Investors should ask specifically about the Ucits rules, what kind of pre-trade compliance checks and post-trade reporting the fund has and what the methodology for resolving any breaches is, she adds.

According to Muller, US-based managers are increasingly approaching BAML platform about joining. The platform is unashamedly selective. It has strict criteria when considering funds to join the platform. All funds must have: a good brand name; three to five years’ track record; good performance compared with its peer group; limited correlation to markets; strong demand for the strategy, and the ability to fit in the Ucits format.

Although Muller admits brand name is not absolutely crucial, it is important and helps a lot. “Offering a fund from a widely recognised manager helps the sale because the fund is already familiar with lots of investors. If we think there’s a great fund managed by a great manager who is relatively unknown, we wouldn’t rule it out,” she adds.

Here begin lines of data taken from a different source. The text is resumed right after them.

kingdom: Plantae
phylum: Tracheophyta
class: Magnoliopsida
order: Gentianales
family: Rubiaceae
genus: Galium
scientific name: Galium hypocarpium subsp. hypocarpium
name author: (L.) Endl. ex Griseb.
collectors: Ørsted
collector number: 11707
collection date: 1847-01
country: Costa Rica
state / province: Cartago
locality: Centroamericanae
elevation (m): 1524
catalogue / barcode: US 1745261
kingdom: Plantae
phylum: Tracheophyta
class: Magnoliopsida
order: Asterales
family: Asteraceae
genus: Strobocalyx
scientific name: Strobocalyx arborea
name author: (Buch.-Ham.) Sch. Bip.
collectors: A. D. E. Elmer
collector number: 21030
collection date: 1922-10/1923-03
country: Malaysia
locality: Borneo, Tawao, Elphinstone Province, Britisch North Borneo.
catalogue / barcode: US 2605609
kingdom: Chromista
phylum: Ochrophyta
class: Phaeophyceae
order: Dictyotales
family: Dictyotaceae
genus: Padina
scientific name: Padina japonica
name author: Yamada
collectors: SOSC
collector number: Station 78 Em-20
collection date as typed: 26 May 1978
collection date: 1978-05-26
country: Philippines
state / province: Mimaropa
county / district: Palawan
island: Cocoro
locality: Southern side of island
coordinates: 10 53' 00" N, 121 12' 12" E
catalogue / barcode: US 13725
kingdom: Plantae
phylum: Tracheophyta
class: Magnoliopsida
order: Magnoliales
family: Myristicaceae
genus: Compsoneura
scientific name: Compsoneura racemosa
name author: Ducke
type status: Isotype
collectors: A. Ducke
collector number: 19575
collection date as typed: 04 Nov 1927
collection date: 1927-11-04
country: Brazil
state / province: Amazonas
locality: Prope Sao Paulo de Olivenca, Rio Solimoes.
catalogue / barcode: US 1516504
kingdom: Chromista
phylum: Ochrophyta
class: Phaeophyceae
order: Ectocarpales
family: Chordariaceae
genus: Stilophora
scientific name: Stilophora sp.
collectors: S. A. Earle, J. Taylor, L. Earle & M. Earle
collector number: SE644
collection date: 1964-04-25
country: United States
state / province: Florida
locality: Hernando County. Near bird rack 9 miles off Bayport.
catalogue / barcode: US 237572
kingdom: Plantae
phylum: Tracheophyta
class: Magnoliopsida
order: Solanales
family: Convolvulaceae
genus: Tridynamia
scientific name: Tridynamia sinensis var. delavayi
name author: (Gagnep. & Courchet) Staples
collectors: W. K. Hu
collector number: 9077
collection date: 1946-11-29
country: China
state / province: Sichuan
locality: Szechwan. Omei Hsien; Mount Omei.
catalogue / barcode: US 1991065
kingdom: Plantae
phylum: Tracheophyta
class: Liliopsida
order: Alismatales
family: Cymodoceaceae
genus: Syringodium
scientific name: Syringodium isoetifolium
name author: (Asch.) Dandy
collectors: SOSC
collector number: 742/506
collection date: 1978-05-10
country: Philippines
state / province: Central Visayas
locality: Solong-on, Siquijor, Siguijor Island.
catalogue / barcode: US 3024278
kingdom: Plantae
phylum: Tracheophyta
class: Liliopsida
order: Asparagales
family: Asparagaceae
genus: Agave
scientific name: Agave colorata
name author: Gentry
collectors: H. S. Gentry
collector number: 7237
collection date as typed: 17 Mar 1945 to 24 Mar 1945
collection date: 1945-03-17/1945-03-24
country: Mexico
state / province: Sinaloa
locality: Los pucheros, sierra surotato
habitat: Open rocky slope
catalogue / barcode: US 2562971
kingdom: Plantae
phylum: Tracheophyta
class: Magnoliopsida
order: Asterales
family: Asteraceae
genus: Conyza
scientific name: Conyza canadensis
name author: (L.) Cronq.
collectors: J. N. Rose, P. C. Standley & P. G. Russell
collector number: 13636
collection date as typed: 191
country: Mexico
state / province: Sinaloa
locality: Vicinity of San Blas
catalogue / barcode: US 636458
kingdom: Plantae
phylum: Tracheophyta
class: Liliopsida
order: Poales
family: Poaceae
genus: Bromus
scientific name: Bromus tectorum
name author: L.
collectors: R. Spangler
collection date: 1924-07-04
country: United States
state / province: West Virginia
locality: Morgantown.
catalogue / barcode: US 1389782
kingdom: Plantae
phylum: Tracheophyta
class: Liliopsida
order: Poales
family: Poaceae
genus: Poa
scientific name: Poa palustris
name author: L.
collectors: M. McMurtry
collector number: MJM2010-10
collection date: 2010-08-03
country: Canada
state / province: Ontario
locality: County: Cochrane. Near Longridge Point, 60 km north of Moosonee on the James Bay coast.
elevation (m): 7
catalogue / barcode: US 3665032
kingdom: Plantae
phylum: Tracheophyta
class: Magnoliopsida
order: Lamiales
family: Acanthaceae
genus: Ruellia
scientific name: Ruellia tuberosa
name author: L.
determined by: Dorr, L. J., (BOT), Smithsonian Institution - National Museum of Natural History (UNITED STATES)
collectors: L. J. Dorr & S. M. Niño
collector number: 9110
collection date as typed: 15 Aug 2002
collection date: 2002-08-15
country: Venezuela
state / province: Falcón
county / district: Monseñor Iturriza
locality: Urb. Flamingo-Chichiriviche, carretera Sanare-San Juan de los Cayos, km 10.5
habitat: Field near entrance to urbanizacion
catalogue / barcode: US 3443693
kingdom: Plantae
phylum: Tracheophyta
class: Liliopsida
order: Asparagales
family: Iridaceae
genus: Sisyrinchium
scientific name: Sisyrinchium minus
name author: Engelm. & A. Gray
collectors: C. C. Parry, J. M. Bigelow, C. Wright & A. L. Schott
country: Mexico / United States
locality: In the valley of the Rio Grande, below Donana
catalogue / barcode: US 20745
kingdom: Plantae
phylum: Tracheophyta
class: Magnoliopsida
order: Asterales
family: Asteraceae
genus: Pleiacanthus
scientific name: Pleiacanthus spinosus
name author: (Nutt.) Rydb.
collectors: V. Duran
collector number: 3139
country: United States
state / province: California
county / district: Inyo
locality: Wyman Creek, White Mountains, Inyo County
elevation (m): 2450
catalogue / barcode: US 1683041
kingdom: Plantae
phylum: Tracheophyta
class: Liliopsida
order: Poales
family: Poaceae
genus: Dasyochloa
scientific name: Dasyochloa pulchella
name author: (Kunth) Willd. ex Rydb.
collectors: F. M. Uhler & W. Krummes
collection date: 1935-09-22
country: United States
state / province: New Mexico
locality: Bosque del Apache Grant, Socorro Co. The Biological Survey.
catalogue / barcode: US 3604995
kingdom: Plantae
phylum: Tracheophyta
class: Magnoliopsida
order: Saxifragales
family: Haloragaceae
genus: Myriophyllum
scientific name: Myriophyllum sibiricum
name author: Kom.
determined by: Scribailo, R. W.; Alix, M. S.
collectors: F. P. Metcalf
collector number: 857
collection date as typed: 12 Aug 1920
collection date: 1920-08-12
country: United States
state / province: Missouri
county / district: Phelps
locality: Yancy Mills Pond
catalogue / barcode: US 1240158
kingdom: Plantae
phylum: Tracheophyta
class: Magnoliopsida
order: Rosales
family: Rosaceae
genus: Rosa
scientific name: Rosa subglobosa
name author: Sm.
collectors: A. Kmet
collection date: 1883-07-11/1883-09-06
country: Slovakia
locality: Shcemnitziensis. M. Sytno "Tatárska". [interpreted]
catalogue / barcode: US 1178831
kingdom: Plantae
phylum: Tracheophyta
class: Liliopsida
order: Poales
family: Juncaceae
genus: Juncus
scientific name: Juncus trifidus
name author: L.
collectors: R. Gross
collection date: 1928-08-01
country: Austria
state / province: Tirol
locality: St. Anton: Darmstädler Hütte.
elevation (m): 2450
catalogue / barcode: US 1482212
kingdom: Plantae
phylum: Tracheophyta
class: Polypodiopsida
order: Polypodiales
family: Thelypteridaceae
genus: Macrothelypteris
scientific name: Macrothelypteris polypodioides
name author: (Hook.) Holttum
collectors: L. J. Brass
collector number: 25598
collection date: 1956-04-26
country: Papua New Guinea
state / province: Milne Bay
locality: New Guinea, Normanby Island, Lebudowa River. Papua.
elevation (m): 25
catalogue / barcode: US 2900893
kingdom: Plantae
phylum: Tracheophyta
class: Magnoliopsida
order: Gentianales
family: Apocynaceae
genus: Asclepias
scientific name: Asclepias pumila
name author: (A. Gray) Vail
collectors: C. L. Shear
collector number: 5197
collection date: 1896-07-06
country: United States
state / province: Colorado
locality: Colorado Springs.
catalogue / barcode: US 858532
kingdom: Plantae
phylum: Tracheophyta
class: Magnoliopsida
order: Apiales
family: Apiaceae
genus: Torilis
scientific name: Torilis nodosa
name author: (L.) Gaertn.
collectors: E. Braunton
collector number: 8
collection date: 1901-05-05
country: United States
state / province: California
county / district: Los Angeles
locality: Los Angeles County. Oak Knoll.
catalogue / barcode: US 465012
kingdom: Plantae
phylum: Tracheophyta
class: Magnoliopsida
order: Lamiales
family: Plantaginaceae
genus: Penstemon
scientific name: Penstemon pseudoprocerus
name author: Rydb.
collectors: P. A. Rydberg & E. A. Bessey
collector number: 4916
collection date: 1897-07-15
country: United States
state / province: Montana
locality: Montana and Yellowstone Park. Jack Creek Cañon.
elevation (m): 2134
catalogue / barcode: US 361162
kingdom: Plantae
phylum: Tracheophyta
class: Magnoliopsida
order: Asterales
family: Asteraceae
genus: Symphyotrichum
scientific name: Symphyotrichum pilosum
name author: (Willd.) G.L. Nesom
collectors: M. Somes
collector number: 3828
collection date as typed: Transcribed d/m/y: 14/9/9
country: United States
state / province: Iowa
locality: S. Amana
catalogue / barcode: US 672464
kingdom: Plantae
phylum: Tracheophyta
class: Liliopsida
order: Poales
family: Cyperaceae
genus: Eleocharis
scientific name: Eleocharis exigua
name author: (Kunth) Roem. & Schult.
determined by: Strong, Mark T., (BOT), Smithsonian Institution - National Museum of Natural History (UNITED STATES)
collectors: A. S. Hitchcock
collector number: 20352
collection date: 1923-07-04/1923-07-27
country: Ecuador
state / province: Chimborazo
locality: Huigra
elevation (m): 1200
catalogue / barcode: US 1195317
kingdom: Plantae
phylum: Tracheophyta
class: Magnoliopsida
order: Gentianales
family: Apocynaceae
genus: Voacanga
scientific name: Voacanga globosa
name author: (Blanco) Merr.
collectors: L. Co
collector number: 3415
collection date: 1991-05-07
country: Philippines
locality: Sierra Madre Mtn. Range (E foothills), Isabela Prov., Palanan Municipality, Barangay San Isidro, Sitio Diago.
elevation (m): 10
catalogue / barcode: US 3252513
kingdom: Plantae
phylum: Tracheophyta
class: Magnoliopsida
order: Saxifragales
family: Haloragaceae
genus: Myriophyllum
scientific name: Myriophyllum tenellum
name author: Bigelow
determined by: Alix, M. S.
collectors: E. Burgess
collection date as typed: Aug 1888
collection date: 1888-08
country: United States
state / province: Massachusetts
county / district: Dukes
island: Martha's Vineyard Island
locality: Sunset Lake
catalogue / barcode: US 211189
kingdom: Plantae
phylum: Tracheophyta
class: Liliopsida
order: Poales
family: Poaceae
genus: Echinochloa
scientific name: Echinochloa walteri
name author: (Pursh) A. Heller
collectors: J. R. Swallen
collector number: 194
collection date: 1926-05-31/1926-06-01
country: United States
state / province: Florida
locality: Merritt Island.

Mark Mannion, head of relationship management for Europe, the Middle East and Africa, BNY Mellon Alternative Investment Services
Mannion does not believe the European investor market is completely saturated for Ucits hedge funds. “The amount invested in Ucits hedge funds by European investors remains a relatively small proportion of the overall market. It does appear that the inflows emanating from European institutions to the Ucits hedge fund market are increasing and therefore there are ample growth opportunities in Europe,” he says.

Mannion adds that “the overall FoHF industry in Europe has yet to recover from the financial crisis when issues around liquidity and transparency came to the fore. This combined with the fact that the underlying [Ucits] universe has yet to reach critical mass will mean that it will be some time before this industry blossoms.”